BkIEpI:41-69 Money or virtue?

Virtue is to flee vice, and wisdoms’ beginning is

Freedom from foolishness. See all your anxious thoughts

And risks to avoid what you deem the worst of evils,

Too meagre a fortune, some shameful lost election:

Eager for trade you dash off to farthest India,

Avoiding poverty with seas, shoals and flames:

Why not listen to, learn to trust, one wiser than yourself,

Cease to care for what you foolishly gaze at and crave?

What wrestler at village crossroads and country fairs

Would refuse the crown at mighty Olympia,

Given the hope, the prize of a dust-free victor’s palm?
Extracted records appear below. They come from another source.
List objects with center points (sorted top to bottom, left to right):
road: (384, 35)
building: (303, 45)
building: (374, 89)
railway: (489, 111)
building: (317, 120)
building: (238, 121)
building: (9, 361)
Silver’s worth less than gold, gold’s worth less than virtue.

‘Citizens, O Citizens, first you must search for wealth,

Cash before virtue!’ So Janus’ arcade proclaims

From end to end, this saying old and young recite

Slate and satchel slung over their left shoulders.

You’ve a mind, character, eloquence, honour, but wait:

You’re a few thousand short of the needed four hundred:

You’ll be a pleb. Yet boys, playing, sing: ‘You’ll be king

If you act rightly.’ Let that be your wall of bronze,

To be free of guilt, with no wrongs to cause you pallor.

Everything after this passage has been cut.